Court Opinion

ID: 8359633
Source: CourtListenerOpinion
Date Created: 2022-10-18 00:13:56.389416+00
Date Added: 2024-06-11T16:46:01.994486
License: Public Domain

The opinion of the Court was delivered by
Johnson, J.
It is unnecessary, to the determination of this ease, to enter into the consideration of the general question, whether notice is, or is not necessary, where a recovery over is given by law, or secured by express contract. It is sufficient, and so I take the rule to be, that wherever a plaintiff relies upon the recovery against him, as the sole and conclusive evidence of his right to recover over, notice is indispensably necessary. In this, case, there was no other evidence of the plaintiff’s right to recover. And it only remains to be inquired, whether there was any evidence of notice.

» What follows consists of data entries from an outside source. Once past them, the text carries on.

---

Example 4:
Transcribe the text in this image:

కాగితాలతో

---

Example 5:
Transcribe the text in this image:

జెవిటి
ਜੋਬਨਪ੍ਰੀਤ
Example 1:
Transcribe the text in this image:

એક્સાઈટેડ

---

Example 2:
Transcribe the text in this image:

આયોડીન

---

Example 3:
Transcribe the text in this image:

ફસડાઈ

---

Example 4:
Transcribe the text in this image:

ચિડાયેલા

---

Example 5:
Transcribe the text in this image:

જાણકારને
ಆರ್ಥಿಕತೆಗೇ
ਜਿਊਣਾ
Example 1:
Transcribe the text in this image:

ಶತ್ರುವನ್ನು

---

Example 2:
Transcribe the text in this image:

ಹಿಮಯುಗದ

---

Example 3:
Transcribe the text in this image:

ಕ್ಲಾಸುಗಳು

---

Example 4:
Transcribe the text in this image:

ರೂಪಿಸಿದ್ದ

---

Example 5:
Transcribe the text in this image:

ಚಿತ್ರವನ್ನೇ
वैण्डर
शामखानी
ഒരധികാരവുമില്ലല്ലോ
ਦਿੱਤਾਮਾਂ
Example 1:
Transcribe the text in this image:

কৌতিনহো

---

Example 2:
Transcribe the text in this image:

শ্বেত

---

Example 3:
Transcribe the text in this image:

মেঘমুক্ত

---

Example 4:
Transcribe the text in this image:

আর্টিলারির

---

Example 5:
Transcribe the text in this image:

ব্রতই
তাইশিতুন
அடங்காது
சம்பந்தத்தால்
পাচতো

In the summary jurisdiction of the Court, it is the province of the presiding judge, as it is of the jury in trials before them, to weigh the evidence, and where there is any legal evidence of the fact is dispute, this Court will rarely interfere.1 But where there is no evidence, or where a decree is predicated on inadmissible evidence, this Court, as in trials by jury, will control it. The evidence of notice, in this case, appears to be objectionable, on two grounds:
1. Because it was the declaration of a third person, (the attorney who defended the case of Witt against the plaintiff,) and even admitting that it went to show notice, it was hearsay evidence, and therefore inadmissible.
2. Because it is impossible even to infer notice from this evidence. The declaration of the attorney was not that he had had notice, but that his presence was necessary at the trial.

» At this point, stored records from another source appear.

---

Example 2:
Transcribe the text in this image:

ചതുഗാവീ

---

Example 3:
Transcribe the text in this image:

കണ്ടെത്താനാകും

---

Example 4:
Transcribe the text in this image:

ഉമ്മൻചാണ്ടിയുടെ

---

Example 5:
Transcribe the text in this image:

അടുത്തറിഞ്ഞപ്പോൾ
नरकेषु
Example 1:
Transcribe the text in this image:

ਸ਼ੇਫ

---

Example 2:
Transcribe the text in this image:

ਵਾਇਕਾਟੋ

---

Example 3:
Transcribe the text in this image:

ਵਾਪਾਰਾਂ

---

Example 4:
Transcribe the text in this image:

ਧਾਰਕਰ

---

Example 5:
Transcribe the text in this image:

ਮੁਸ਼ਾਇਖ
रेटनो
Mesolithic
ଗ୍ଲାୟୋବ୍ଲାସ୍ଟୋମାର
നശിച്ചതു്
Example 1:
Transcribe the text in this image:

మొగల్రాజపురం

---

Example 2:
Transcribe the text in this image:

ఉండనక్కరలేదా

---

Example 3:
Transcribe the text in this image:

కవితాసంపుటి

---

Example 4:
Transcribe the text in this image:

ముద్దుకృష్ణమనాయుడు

I am, however, of opinion, that the motion for leave to enter up judgment for the defendant, ought not to prevail; but that a new trial ought to be granted, to *give the plaintiff another opportunity of proving his case, if it has merits.
Grimke, Colcook, Nott and Cheves JJ., concurred.
Gantt, J.,
gave no opinion, having been employed in the former suit.

 MS. Roberts v. Barns, 2 Rice Dig. 117, § 56, 228, § 268.
Sp. 69, 72, 80; 1 Hill, 28; Samuel v. Dinkins, 11 Rich.